This is the sixtieth issue in our series of alerts for employers on selected topics in health care reform.  (Click here to access our general summary of health care reform and other issues in this series.)  This series of Health Care Reform Management Alerts is designed to provide an in-depth analysis of certain aspects of health care reform and how it will impact your employer-sponsored plans.

On March 18, 2013, the Departments of Health and Human Services, Labor and Treasury issued proposed guidance on the Affordable Care Act’s prohibition on waiting periods in excess of 90 days, and amendments to regulations under HIPAA related to Certificates of Creditable Coverage.

[ X ] Applies to grandfathered plans.

[ X ] Applies to new health plans and plans that lose grandfathered status.

The 90-Day Waiting Period

For plan years beginning on or after January 1, 2014, employees and dependents who are otherwise eligible for coverage under an employer’s group health plan cannot be required to satisfy a waiting period (the time that must pass before coverage

can become effective) longer than 90 calendar days, including weekends and holidays.  Notably, the proposed regulations clarify that there is no de minimis exception for the difference between 90 days and 3 months.  While coverage will need to be available within 90 days to comply with the rule, the plan will not be penalized if an employee delays his or her election beyond the 90 day waiting period.

Other Eligibility Conditions Permitted

Plans can still have other substantive eligibility criteria as long as they are not designed to avoid compliance with the 90-day limit 1.  Also, the 90-day clock does not start ticking at an employee’s hire date, but when the employee satisfies those eligibility criteria.  For example:

  • Coverage can be conditioned on being in a job classification or completing a certain training, and begin  within 90 days of satisfying that eligibility requirement.
  • Coverage can be conditioned on completing enrollment forms, if the employee has the ability to complete the forms and start coverage within 90 days. 

CAUTION: Employers sponsoring group health plans should also be mindful of the rules under the employer mandate.  The 90-day limit on waiting periods offers slightly more flexibility than the employer mandate.  For instance, if an employer’s health plan provides that employees will become eligible for coverage 90 days after obtaining a pilot’s license, that requirement would comply with the 90-day limit on waiting periods.  But, the same employer could be liable under the employer mandate for failing to provide coverage to a full-time employee within three months of hire date.  So, employers sponsoring group health plans or contributing to multiemployer plans should confirm that any plan eligibility criteria aligns with both the employer mandate and the 90-day limit on waiting periods. 
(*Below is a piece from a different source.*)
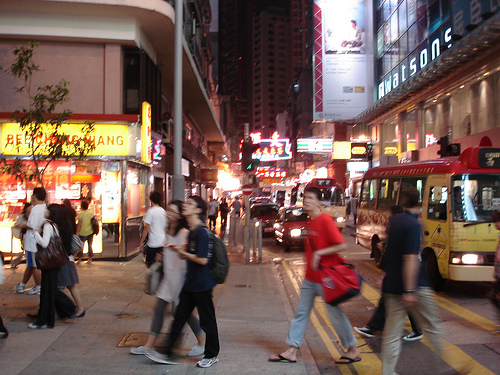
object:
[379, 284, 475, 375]
tan pants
Plans conditioning eligibility on working full-time (or a certain number of hours in a period) can use a measurement period to determine whether the employee meets the eligibility requirements.  (See Issue 43 for more information about measurement periods for variable hour employees.)  This will not be considered designed to avoid compliance with the 90-day waiting period (unless a waiting period longer than 90 days is imposed in addition to the measurement period) if coverage is effective no more than 13 months from the employee’s start date plus, if the employee’s start date is not the first day of a calendar month, the time remaining until the first day of the next calendar month.

An eligibility criteria requiring an employee to complete a certain number of hours of service is not considered to be designed to avoid compliance with the 90-day limit if the hours of service requirement does not exceed 1,200 hours.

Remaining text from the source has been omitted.